The whole of recession history dating back to Post WW-II.  This period was aided by Depression Era economic policies and regulations. The use of modernized economic instruments and banking reform created a 70 year period of financial stability that was innovative, risk managed and empowering for economic development when conditions were trending towards expansion.  In short - it was successful.

This post war stability can be easily measured in the counting of financial crises in the whole, real economy (until 2008). Let's try it - start counting - none!  

 Then Bush-o-nomics - BAMM!!

Those effective measures (regulations) and balances (deficit to revenue ratio's to GDP) were stripped out of government policy in the late Clinton and early Bush years. A fantasy "efficiency" model was allowed to undermine and DESTROY $7 Trillion in real estate equity (the backbone of middle-class wealth). and other "radical economic behavior" like unregulated derivatives trading, predatory lending in banking, tax policies; like allowing hedge fund managers to withhold fair payment of taxes, and lots of nonfeasance on the part of regulators.  This radical shift was a death march to upheaval and wealth destruction.

 In short - the regulation-free zone has been tried and it is a huge failure.

That failure can be seen and measured everyday in the form of unemployment. The slow growth is not an outcome of government policies alone. In fact, the Obama model, it can be argued, allows too much private behavior with public money. Obama looks to the private sector to remedy the growth rate. There is no huge institutional jobs program(s) involved with this current stimulus. It is directed at private sector job creation and very little toward municipal support.

The recession of 1983 - as bad or worse than this one - asserted the role of the central banking system as the multiplier of "crowding out" and "crowding in" the private sector, the government and the money supply. It was closer to a planned recession - because the fed refused to change the monetary policy to combat unemployment. It was a blood-letting and did a fair bit of damage to working class and emerging middle-class employment. It was, and is, different than this recession.

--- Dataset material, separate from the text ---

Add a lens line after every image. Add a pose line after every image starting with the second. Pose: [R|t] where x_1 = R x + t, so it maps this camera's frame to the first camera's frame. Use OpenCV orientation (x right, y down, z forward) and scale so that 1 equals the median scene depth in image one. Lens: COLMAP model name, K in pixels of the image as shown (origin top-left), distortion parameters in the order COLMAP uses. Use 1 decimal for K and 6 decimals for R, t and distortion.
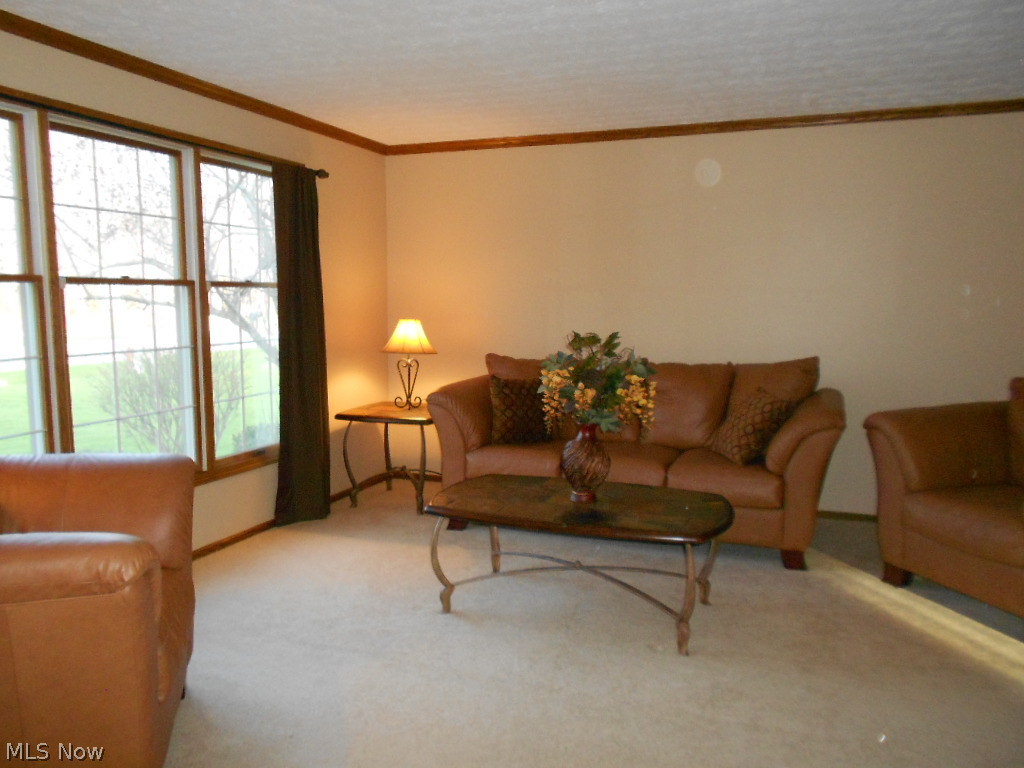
lens RADIAL K [[805.7, 0, 512.0], [0, 805.7, 384.0], [0, 0, 1]] dist [0.003771, -0.002306]
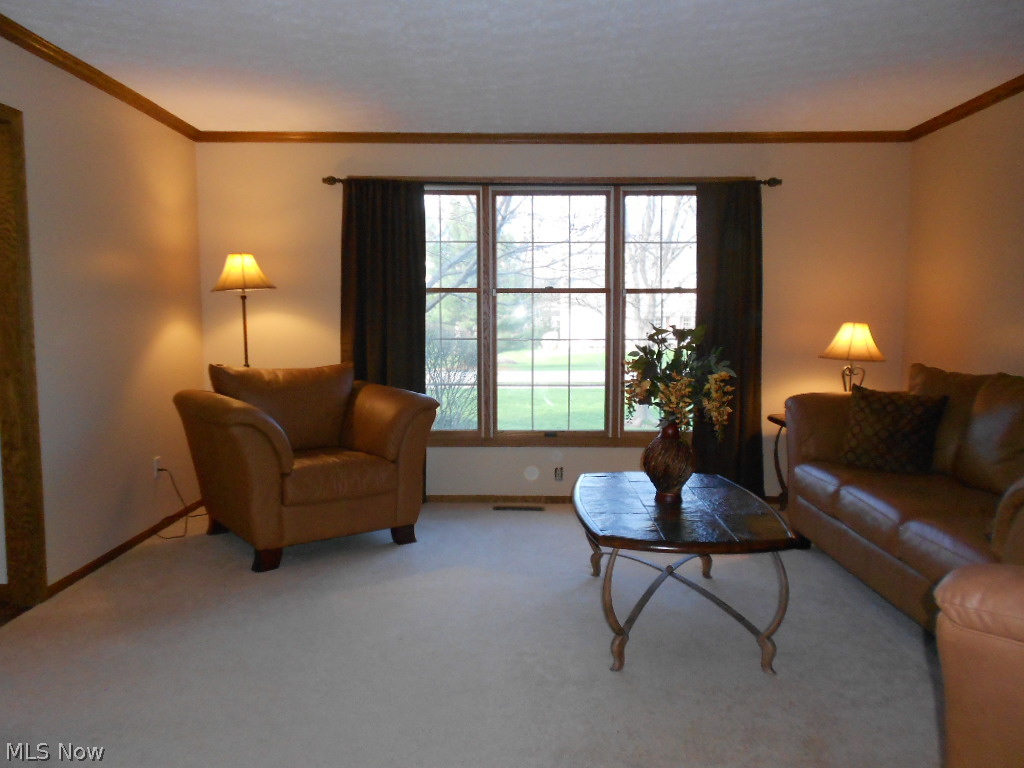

Prior recessions had the hedge of expanded credit backed by real estate equity to capitalize new spending and create capital. That prospect has largely been stripped away by the false (not as yet illegal) securitization of high risk lending.

The credit crunch and the new banking activities let banks use capital somewhere else now that they are largely free to cross over to less lending and more investment (risky) behavior.

Blaming the unemployed - even in Barro's case - is the last refuge of a failed New Classical (Barro's-like) Economic pretender!!  This Randian hybrid of supply-side, psuedo-economics has failed in process and in substance across the spectrum of development.  Civil, economic, social, and community institutions are all suffering from the cascade of failure that grips our institutional framework.  We are adrift without a certainty of trust in the integrity of our institutions and social contract.  That is the waste that is left behind - not weak-willed losers looking for easy street as Barro seems to suggest, 

Get off it so we can get on it - and resolve the unresolvable.  Mainly,  how to stop the impoverishment of millions in the richest place on earth.